Gene-splicing can conserve water in other ways. Salty soil is the enemy of agriculture: Fully one-third of irrigated land worldwide is unsuitable for growing crops because of the presence of salt, and every year nearly half a million acres of irrigated land worldwide is lost to cultivation.
Scientists at the University of California, Davis, have enhanced salt tolerance in crops as diverse as tomatoes and canola. The transformed plants are so tolerant to salt they not only grow in salty soil but can be irrigated with brackish water.
There are thorns on the rose, however. Unscientific, overly burdensome regulation by the Environmental Protection Agency, the Agriculture Department and the United Nations’ agencies has significantly raised the cost of producing new plant varieties and kept many potentially important crops from reaching the market.
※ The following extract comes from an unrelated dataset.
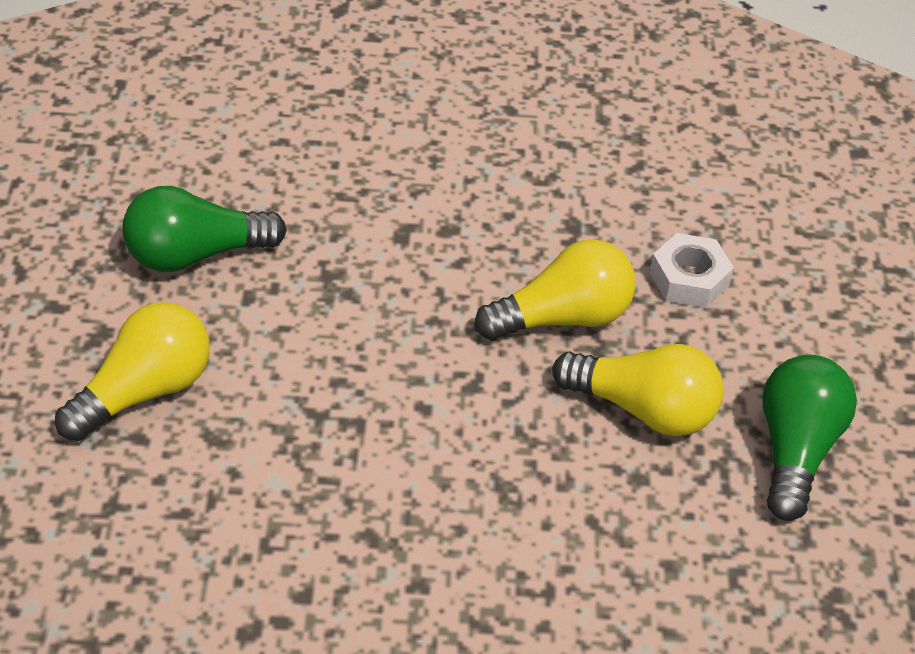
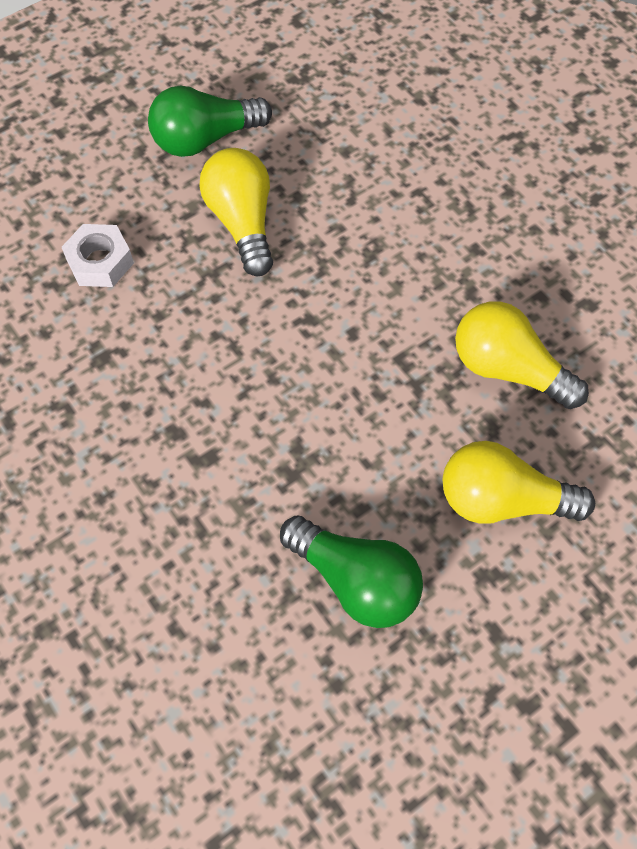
camera: 125 degrees left, 15 degrees up
(562, 317) = (202, 309): yellow light bulb -> yellow light bulb (508, 369)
Several EU member countries have national bans on gene-spliced varieties, in clear violation of EU rules. The European Commission has repeatedly proven itself incapable of removing the barriers. Such policies chill U.S. farmers who export to the EU.
This discriminatory and excessive regulation—which flies in the face of scientific consensus that gene-splicing is essentially an extension, or refinement, of earlier techniques for crop improvement—adds millions of dollars to the development costs of each new gene-spliced crop variety. These extra costs, and the endless (and gratuitous) controversy about cultivating these precisely crafted and highly predictable varieties, discourage research and development.
Innovation has become too costly and risky. That is food for thought as the drought parches the American heartland.